The Need for an “Abolish ICE” Framework

When activists and insurgent Democratic candidates like Rep. Alexandria Ocasio-Cortez brought the slogan “Abolish ICE” into national prominence last year, they offered a path toward a truly humanistic and progressive immigration politics.

While the slogan can mean anything from dismantling all border controls to simply reverting to the immigration bureaucracy that existed before it was swept up in the post-9/11 security state, all interpretations rest on the idea that ICE (like the Border Patrol) is an inherently biased agency based on the flawed premise that immigration is a national defense issue rather than an economic one.

Ilhan Omar, Rashida Tlaib, Ayanna Pressley and Ocasio-Cortez are putting the slogan into action by rightly calling out Trump’s migrant camps at the border as “concentration camps,” and leading an important public fight against their party’s ongoing funding of ICE and the CBP.

But other than an unsuccessful attempt by Pressley and Rep. Jesús “Chuy” García to have the language about gang affiliation removed from the bill, left-wing Democrats were largely silent in public about the criminalization provisions that view many young immigrants as threats to public safety and gives DHS expanded powers to ruin lives through allegations of gang affiliation and criminality.

In Ocasio-Cortez’s New York City district, many immigration activists have been heartened that their representative has reached out to them for feedback on H.R. 6 and other issues, but some feel that she should be doing more to shape her party’s immigration bills so that advocates don’t have to approve criminalization measures in order to support TPS recipients.

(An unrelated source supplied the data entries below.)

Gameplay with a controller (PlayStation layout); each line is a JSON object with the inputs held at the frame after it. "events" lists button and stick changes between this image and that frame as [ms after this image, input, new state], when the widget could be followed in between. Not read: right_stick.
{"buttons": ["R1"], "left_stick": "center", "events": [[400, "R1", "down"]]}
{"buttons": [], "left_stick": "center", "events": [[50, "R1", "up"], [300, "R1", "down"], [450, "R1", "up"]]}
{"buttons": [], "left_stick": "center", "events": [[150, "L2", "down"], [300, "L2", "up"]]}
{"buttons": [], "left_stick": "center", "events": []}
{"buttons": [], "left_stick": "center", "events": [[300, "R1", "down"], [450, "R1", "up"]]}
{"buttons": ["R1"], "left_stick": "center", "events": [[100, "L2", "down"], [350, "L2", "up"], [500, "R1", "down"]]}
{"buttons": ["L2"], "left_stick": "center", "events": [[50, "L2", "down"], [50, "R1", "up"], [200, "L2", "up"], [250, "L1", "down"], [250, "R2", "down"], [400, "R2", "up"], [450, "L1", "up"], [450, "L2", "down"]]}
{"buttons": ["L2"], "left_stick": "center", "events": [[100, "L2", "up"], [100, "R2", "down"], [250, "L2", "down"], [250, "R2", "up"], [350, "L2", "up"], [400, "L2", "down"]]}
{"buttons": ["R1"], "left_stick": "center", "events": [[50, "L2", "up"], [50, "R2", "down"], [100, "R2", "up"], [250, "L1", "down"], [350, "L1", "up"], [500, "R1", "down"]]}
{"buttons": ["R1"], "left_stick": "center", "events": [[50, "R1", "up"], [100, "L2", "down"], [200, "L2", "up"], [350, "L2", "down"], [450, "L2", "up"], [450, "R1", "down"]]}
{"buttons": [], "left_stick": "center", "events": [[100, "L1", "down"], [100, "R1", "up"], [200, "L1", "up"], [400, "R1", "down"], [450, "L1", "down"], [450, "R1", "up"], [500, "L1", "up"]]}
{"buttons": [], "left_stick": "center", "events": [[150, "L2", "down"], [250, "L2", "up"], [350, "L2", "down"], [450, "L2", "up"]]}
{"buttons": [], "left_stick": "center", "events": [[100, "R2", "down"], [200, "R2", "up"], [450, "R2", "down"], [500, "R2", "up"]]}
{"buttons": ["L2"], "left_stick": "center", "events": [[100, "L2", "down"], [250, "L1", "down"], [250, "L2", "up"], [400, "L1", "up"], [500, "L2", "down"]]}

“AOC has criticized Democrats for having no national plan on immigration, but instead always reacting to Republicans,” says Lupita Romero, a Queens-based activist and DACA recipient. “But in reality, she’s been just as reactive. She’s calling us to talk about how to react to legislation from Democratic leaders. I’m glad to see her take up the Abolish ICE slogan, but I think that, unlike health care, it’s not an issue she’s leading on. It’s disappointing when it was one of the main reasons her district fought for her.”

As Romero points out, the lack of opposition to the criminalization provisions in H.R.6 shows that centrist immigration policies have not been subjected to the same kind of challenge from left-wing Democrats like Ocasio-Cortez and Bernie Sanders as have the party’s centrist positions on issues like health care and climate change.

This is dangerous, given Republican aims to ride anti-immigrant alarmism all the way through the 2020 election. Over the next year, we can expect a steady drumbeat of fantastical stories about immigrant violence and criminality in the right-wing media echo chamber that extends all the way from neo-fascist websites to the White House.

For many immigrant advocates, the criminalization language in H.R.6 shows how far most Democrats are from a position that would defend communities against these coming attacks without ceding crucial ground.

As an advocate for Nepali Americans with TPS status, Benjamin strongly supports the Dream and Promise Act, but she’s clear-eyed about its flaws. “How the Democrats came up with the bill is a reflection of who the Democratic Party is,” she says. “Democrats are not the immigrant rights movement.”

For her part, Shah is saddened by how little the party seems to have learned in the three decades since the tragedy of the Central Park Five.

“I think Democrats are still not very clear about where they are on [the] superpredator narrative,” she says. “We should be past that.”